DATA PROVIDED:
_____

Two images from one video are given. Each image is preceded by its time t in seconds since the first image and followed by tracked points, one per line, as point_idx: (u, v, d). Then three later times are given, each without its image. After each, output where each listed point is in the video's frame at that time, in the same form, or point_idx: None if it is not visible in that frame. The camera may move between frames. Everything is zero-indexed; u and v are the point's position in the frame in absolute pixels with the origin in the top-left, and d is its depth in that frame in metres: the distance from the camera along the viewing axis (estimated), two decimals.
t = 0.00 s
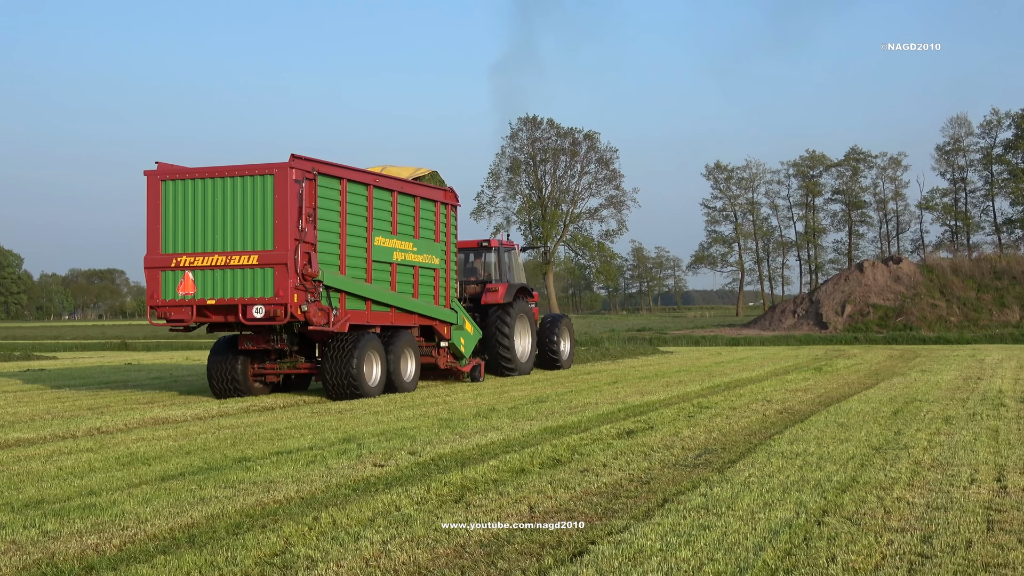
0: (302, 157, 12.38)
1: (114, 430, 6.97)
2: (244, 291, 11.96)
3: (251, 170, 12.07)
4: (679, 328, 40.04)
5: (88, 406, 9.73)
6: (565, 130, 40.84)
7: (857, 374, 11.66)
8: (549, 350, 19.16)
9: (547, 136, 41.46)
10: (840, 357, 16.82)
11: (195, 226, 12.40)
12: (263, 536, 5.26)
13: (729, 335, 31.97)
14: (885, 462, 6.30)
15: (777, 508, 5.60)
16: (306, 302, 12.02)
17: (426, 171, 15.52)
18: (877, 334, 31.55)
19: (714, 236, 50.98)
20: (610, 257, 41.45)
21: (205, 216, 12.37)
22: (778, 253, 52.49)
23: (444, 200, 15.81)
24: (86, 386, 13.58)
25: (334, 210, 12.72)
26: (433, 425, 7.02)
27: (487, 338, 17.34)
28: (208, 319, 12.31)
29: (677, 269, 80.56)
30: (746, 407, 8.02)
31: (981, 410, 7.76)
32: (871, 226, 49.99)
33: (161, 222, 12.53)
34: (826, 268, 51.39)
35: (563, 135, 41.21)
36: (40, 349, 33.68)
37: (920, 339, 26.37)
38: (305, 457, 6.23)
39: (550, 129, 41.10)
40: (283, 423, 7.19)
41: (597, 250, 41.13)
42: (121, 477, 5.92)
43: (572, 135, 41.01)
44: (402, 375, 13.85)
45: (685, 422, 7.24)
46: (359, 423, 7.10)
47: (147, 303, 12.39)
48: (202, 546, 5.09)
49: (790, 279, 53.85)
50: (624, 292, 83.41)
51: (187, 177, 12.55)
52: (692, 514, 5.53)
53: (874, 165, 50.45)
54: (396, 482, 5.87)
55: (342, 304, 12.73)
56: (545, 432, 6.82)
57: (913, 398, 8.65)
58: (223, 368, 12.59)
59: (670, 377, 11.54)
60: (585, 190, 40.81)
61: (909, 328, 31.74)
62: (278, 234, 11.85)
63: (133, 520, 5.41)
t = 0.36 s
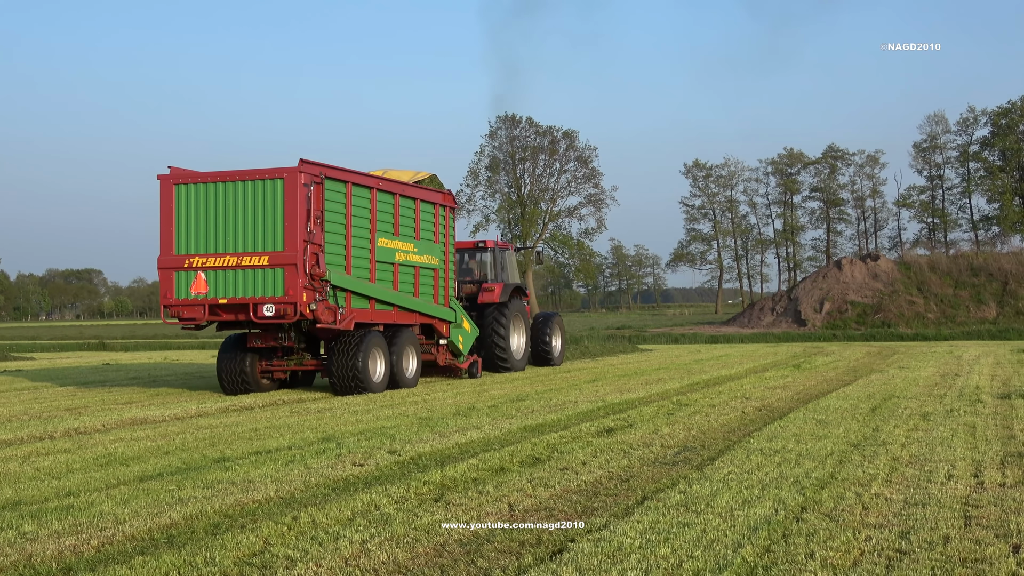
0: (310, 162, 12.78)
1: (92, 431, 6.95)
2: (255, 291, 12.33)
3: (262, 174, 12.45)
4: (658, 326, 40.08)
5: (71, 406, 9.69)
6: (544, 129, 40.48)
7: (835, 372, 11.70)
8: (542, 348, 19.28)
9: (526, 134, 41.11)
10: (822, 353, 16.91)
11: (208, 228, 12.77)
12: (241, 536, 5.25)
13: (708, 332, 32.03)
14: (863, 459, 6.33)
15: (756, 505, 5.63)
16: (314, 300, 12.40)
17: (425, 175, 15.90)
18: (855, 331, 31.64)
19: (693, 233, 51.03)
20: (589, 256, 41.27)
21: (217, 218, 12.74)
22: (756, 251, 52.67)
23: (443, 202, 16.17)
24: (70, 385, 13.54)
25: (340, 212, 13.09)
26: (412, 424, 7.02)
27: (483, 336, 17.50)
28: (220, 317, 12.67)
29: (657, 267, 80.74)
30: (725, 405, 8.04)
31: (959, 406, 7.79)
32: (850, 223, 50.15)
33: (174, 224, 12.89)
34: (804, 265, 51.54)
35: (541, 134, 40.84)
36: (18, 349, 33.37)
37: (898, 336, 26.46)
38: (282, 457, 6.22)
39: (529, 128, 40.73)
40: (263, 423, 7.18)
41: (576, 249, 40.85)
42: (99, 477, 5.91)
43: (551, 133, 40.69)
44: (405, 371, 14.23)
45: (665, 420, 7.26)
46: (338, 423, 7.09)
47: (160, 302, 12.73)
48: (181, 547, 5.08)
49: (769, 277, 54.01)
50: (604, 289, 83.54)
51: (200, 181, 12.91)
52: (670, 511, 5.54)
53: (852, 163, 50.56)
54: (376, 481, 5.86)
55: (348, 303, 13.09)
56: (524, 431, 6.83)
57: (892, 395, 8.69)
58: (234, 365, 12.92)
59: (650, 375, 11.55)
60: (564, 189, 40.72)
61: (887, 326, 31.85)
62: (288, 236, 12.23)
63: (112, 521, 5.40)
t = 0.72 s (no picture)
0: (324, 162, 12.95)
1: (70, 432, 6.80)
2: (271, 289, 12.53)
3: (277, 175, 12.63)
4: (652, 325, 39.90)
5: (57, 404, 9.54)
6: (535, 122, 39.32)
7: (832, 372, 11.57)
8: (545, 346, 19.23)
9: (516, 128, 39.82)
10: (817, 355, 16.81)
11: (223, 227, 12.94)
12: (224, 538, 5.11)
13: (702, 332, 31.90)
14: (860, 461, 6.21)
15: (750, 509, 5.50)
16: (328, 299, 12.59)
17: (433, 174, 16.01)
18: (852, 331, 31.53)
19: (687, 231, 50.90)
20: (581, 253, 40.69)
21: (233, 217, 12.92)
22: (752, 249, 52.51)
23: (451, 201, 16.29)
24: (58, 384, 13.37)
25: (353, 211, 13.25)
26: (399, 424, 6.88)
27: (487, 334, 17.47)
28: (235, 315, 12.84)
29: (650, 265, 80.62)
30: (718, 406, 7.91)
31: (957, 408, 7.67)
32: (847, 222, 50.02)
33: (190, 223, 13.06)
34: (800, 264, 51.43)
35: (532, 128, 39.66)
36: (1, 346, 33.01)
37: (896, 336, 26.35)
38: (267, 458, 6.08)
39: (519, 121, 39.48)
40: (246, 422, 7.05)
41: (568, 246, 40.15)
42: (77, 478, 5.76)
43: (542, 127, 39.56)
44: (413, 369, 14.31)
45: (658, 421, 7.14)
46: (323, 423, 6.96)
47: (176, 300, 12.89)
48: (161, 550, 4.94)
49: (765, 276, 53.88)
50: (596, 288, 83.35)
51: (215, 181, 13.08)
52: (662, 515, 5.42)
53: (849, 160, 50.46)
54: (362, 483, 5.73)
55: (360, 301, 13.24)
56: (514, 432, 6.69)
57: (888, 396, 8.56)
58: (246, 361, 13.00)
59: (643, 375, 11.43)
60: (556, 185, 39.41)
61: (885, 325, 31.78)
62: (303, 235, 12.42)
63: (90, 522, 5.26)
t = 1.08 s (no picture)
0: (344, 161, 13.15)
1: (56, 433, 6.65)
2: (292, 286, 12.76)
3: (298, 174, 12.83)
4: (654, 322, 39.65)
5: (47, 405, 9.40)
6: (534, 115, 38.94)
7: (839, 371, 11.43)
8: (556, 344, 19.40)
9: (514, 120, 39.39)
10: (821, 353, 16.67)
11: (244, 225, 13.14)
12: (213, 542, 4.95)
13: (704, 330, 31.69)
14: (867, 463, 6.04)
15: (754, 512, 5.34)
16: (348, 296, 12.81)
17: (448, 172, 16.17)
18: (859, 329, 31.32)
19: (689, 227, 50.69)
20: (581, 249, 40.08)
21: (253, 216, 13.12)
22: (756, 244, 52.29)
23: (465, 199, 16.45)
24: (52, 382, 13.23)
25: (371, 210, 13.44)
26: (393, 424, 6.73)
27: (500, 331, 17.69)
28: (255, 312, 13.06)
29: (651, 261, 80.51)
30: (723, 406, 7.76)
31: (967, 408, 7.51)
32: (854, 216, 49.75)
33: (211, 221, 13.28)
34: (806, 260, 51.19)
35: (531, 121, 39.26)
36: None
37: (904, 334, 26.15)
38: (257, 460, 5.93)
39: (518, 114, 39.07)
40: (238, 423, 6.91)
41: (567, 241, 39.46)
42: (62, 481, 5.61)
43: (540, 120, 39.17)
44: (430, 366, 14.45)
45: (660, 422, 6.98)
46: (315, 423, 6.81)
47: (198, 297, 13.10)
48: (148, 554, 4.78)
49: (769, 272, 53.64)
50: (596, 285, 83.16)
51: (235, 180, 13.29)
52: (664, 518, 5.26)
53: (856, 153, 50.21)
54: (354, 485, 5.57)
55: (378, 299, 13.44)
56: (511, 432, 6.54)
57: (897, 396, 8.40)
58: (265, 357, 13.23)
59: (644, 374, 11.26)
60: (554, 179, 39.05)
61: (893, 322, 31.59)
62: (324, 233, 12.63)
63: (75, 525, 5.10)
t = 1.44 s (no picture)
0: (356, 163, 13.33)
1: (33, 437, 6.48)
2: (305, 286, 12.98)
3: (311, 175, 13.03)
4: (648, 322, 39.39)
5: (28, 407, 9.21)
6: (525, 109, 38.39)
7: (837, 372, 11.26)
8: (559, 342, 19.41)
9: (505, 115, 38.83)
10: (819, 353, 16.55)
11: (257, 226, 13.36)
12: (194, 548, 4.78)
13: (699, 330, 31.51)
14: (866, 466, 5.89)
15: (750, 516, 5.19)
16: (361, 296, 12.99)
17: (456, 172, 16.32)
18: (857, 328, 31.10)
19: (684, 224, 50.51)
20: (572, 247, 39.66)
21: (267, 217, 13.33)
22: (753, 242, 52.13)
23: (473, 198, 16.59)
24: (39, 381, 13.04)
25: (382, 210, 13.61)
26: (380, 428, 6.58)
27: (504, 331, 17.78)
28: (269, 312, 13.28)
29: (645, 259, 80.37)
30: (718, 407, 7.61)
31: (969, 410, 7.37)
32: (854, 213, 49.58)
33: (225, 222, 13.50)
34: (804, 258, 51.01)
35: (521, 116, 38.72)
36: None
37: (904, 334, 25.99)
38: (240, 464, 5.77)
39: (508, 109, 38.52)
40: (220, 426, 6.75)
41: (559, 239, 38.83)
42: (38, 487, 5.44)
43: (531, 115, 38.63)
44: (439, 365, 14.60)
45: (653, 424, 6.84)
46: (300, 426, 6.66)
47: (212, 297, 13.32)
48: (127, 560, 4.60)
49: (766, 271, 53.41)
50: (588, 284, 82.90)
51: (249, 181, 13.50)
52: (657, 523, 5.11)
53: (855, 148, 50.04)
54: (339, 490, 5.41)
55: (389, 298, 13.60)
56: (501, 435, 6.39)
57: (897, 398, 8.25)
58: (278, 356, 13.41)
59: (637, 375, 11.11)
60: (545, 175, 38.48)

_____

YOUR GOAL: Set down again, exactly, every line above from the one with "61: (909, 328, 31.74)" down to the one with "35: (541, 134, 40.84)", both ends included. No pictures, and nothing else.

SOLUTION TO THIS EXERCISE:
61: (909, 328, 31.74)
62: (278, 234, 11.85)
63: (133, 520, 5.41)
t = 0.36 s
0: (310, 162, 12.78)
1: (92, 431, 6.95)
2: (255, 291, 12.33)
3: (262, 174, 12.45)
4: (658, 326, 40.08)
5: (71, 406, 9.69)
6: (544, 129, 40.48)
7: (835, 372, 11.70)
8: (542, 348, 19.28)
9: (526, 134, 41.11)
10: (822, 353, 16.91)
11: (208, 228, 12.77)
12: (241, 536, 5.25)
13: (708, 332, 32.03)
14: (863, 459, 6.33)
15: (756, 505, 5.63)
16: (314, 300, 12.40)
17: (425, 175, 15.90)
18: (855, 331, 31.64)
19: (693, 233, 51.03)
20: (589, 256, 41.27)
21: (217, 218, 12.74)
22: (756, 251, 52.67)
23: (443, 202, 16.17)
24: (70, 385, 13.54)
25: (340, 212, 13.09)
26: (412, 424, 7.02)
27: (483, 336, 17.50)
28: (220, 317, 12.67)
29: (657, 267, 80.74)
30: (725, 405, 8.04)
31: (959, 406, 7.79)
32: (850, 223, 50.15)
33: (174, 224, 12.89)
34: (804, 265, 51.54)
35: (541, 134, 40.84)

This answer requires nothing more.